Interest rates have started coming down. Large public sector banks like SBI and Canara bank have slashed key lending rates twice in the last one month and home and consumer loan rates have been cut across the board. And all this without the RBI signalling any rate easing in it's last monetary policy. While the RBI did urge banks to consider changing rates without any direct cue from itself and the Finance minister has been requesting bank chiefs to lower rates, there could be a couple of other important reasons why banks have started cutting rates proactively.
One, growth is slowing down. In early 2007, the furious pace of credit growth was a problem. Now that the central bank has effectively cooled this tearaway credit growth with higher interest rates, we have come to the other end of the spectrum -- because growth could be lower than desired. The economy is slowing, many sectors are witnessing lower offtake and banks do not want to be in a situation where their bread and butter is affected by their inability to lower interest rates pending fiat from the RBI. Therefore, they are simply doing what is best for their own business, lowering the price of money. Now, why have they not waited for an explicit cue from the central bank this time? Perhaps because of inflation. Even a casual glance at commodity prices will tell you the story.

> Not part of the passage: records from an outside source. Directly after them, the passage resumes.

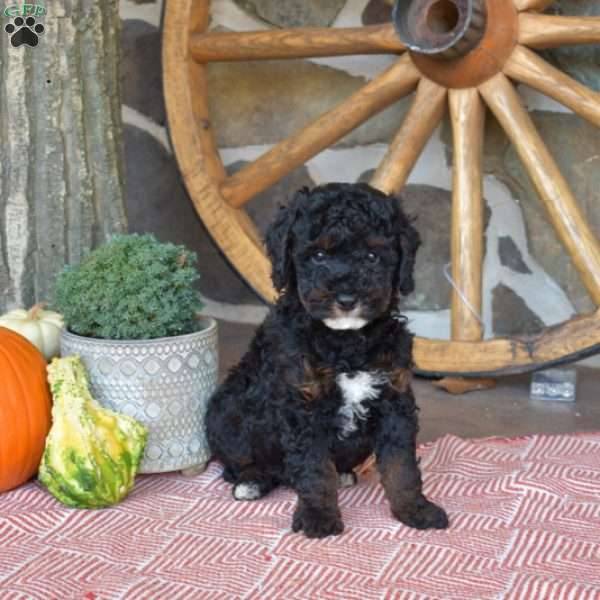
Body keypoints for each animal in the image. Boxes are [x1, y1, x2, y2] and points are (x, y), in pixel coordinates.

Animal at [204, 183, 448, 540]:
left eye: (372, 256)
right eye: (318, 256)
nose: (346, 299)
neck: (345, 343)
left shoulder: (394, 399)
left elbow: (401, 466)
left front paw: (415, 509)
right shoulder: (304, 407)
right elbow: (315, 469)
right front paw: (318, 515)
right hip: (227, 411)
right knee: (240, 465)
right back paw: (252, 482)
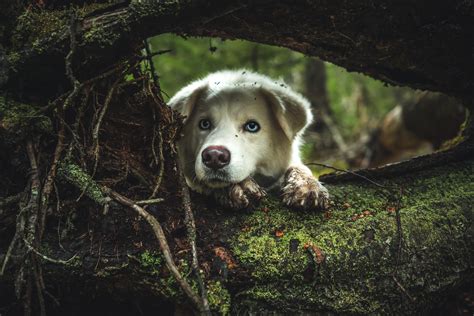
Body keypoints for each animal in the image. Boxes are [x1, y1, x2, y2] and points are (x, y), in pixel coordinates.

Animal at [168, 70, 328, 211]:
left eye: (252, 126)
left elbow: (300, 167)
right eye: (204, 124)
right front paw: (240, 186)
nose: (214, 157)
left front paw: (307, 186)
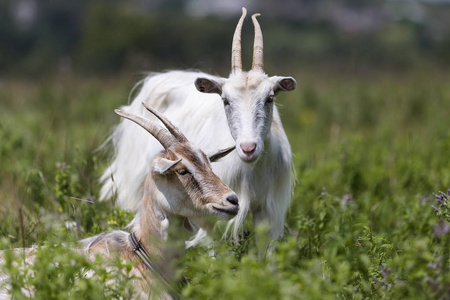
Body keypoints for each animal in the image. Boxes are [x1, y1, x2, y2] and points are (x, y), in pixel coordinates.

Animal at [100, 7, 298, 241]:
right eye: (225, 100)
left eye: (270, 98)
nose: (248, 148)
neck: (253, 170)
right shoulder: (213, 209)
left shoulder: (269, 213)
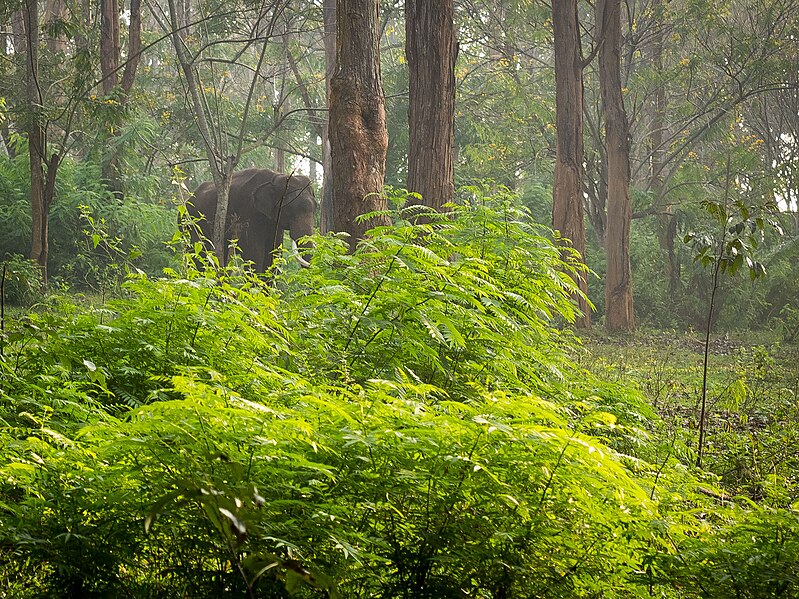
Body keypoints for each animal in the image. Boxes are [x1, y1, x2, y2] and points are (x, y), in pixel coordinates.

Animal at [189, 169, 318, 272]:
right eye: (289, 208)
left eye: (315, 209)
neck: (275, 177)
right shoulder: (248, 213)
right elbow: (254, 254)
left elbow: (273, 253)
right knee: (199, 252)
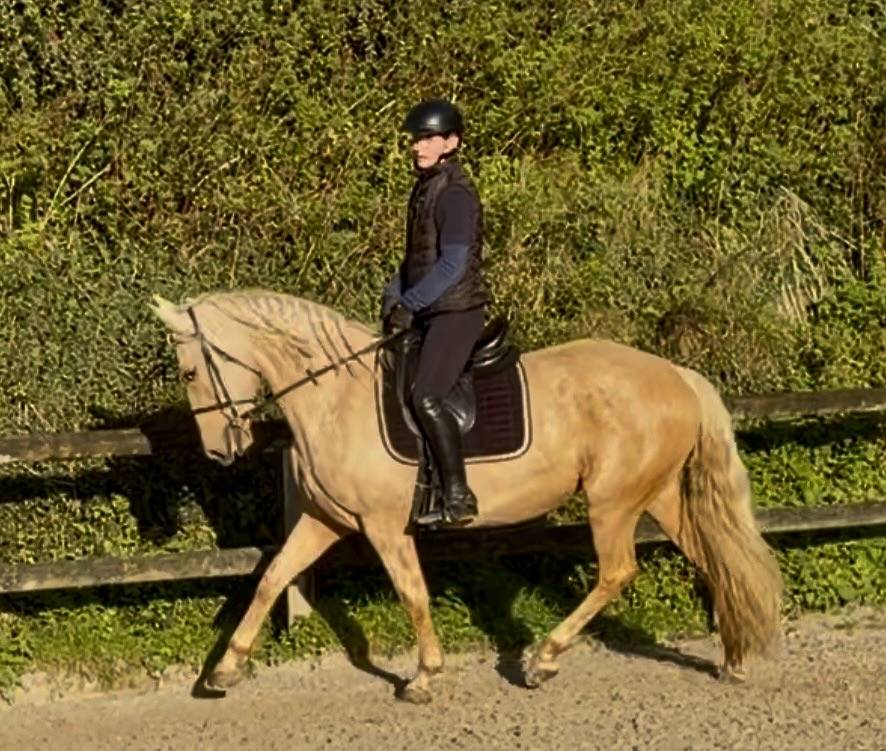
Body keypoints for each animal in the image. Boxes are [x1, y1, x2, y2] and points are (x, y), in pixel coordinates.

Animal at [149, 289, 783, 703]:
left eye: (188, 372)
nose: (219, 451)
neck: (334, 398)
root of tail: (678, 375)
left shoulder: (383, 525)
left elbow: (413, 594)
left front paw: (425, 677)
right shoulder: (325, 518)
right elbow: (273, 578)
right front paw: (224, 671)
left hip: (613, 503)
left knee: (617, 572)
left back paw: (542, 660)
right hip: (657, 496)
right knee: (713, 559)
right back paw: (733, 659)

Crude is $100 a barrel, gold is at a high of $950 an ounce and silver at a 27-year- high, base metals have had an incredible run of late and even soft agricultural commodities are stubbornly high.

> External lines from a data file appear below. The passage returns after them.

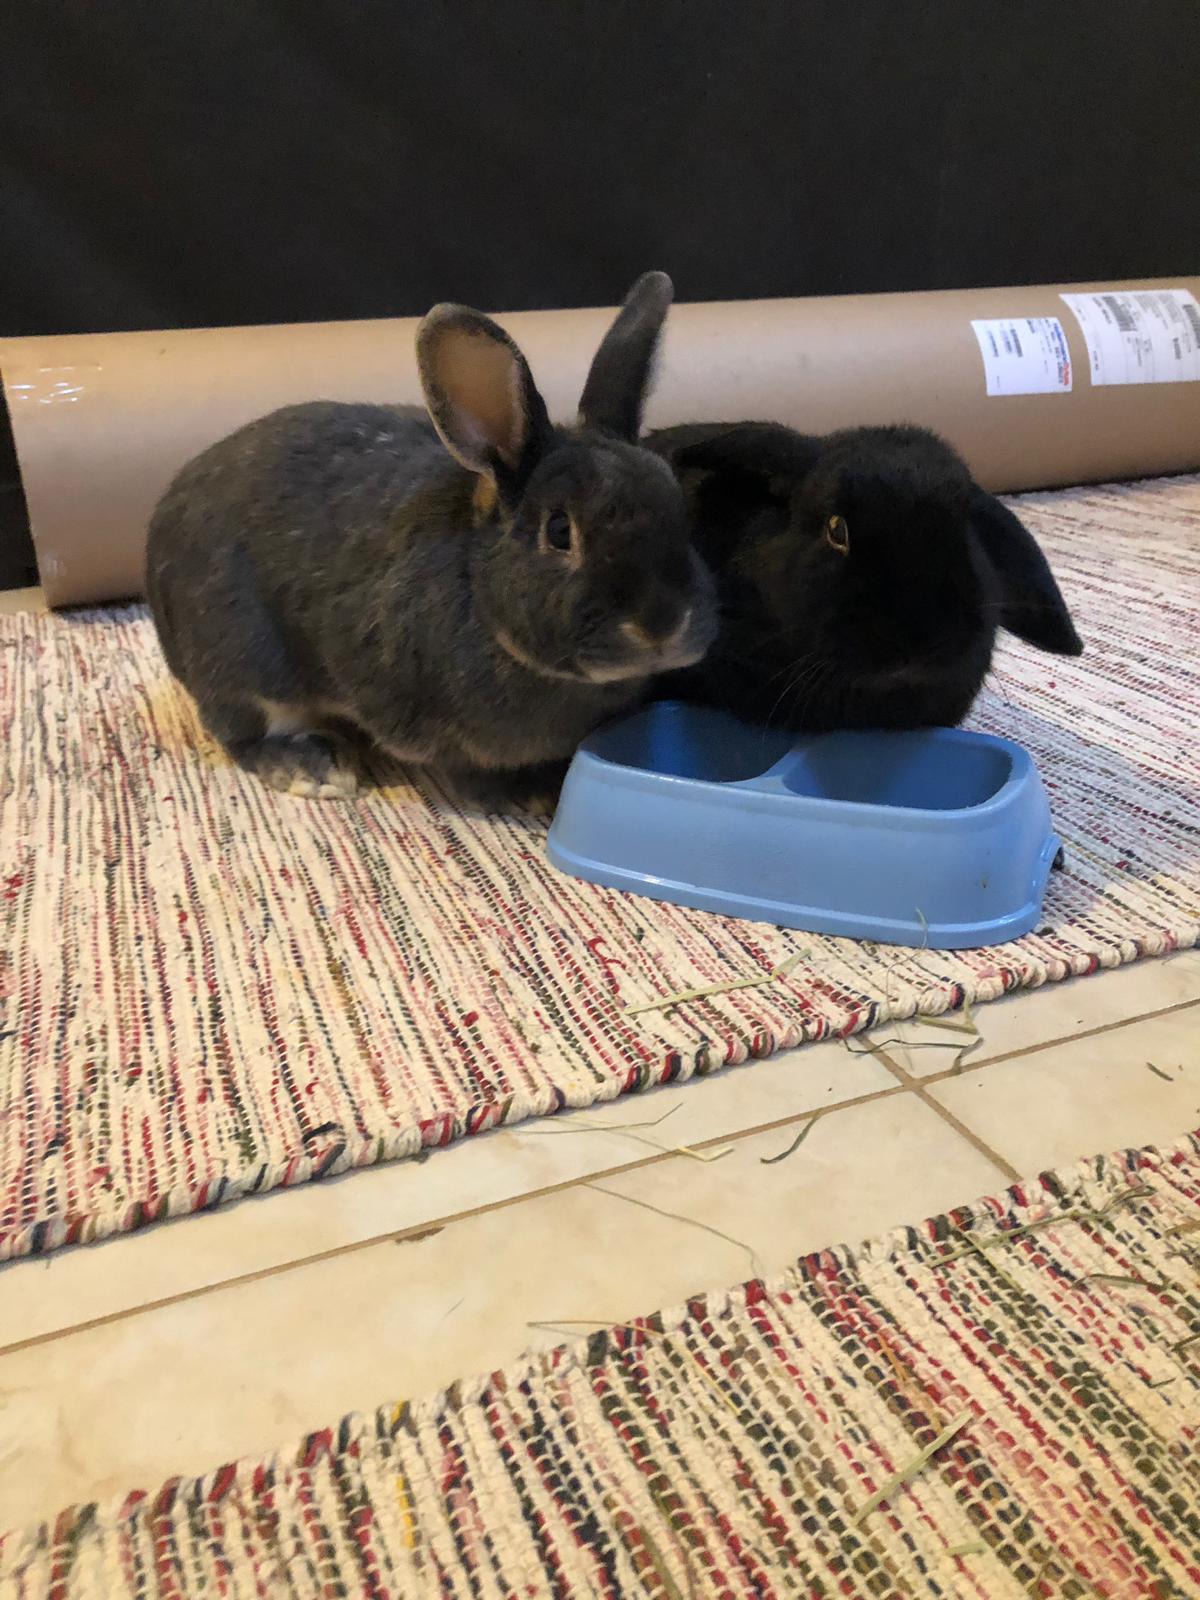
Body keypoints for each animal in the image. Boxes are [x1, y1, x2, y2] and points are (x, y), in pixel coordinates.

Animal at [146, 272, 716, 798]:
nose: (662, 626)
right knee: (241, 730)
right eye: (559, 531)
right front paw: (525, 794)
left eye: (678, 506)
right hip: (243, 664)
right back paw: (314, 768)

The US Fed, staring at a recession, does not have the luxury of looking at inflation but the RBI does. Particularly so, with this being a pre- election year and the Finance Ministry is surely not missing any opportunity to remind it of the fact. It is entirely possible then that another couple of monetary policy meetings may pass without the RBI pressing the rate trigger. Banks don't want to keep waiting only to realise halfway down the year that slower growth has started denting credit offtake in a serious manner. That is the way it should be: the RBI does what it thinks is good for the nation, balancing inflation and growth, while banks do what is good for their business of lending.

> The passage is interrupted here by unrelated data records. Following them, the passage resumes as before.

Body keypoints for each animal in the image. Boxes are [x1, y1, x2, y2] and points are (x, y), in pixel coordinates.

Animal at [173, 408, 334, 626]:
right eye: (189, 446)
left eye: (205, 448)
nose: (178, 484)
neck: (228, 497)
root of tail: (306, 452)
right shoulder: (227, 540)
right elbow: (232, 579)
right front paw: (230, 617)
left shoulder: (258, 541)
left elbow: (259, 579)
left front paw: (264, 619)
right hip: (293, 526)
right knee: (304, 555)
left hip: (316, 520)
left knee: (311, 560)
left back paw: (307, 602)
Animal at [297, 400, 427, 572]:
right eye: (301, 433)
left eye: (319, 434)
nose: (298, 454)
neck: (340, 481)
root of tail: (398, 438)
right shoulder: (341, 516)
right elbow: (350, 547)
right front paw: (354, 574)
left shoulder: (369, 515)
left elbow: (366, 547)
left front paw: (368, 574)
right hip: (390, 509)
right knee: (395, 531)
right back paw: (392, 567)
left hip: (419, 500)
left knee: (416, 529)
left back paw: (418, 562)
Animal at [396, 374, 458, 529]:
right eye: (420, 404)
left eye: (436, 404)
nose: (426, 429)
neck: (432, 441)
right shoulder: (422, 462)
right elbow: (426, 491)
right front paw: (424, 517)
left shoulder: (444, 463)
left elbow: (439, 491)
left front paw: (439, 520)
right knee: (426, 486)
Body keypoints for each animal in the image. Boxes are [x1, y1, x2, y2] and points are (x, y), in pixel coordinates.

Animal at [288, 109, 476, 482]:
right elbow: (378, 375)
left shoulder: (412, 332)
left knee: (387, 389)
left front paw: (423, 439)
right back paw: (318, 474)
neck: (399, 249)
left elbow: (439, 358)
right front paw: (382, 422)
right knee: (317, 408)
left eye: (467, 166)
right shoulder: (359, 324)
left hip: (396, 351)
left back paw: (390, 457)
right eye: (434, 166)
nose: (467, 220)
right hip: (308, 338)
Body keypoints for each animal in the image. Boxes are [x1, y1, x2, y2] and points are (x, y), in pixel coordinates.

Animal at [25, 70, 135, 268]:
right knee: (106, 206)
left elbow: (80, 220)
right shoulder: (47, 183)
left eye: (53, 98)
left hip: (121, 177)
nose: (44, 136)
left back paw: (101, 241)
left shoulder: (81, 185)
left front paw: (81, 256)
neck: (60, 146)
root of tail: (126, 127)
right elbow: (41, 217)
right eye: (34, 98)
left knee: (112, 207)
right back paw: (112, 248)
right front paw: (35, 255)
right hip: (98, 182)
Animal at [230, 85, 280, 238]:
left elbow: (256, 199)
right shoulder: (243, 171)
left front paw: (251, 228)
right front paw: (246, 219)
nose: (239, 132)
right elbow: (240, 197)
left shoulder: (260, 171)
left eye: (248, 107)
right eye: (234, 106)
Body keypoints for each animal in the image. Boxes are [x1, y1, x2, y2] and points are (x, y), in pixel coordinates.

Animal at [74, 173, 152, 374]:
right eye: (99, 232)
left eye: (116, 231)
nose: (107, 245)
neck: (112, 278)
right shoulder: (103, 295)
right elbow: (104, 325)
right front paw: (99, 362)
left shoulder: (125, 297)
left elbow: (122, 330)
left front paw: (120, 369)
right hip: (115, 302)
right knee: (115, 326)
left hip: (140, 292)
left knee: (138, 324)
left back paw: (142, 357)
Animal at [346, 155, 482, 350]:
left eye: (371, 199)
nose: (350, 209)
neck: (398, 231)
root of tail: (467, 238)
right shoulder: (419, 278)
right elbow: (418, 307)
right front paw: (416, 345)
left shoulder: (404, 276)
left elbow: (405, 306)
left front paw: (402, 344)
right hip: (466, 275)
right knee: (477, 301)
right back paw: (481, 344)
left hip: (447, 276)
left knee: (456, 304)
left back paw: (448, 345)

Generally, interest rate cuts are hailed by equity markets. Yet, interestingly, serial interest rate cuts by the US fed have not sparked off any meaningful rally in global equities and clear signs of rate easing in the domestic market have failed to produce any positive impact either. Rate sensitives are lying particularly quiet : banks have come off on margin worries, real estate stocks have settled 30-50% lower than recent highs and there's no great buying in autos either. Maybe it's the global turmoil clouding sentiment, the reason why the market is ignoring the interest rate cues or maybe it's worried that the growth slowdown is worse than what is built into stock prices today. Once the global clouds clear a bit, hopefully the stock market will spot this ray of sunshine.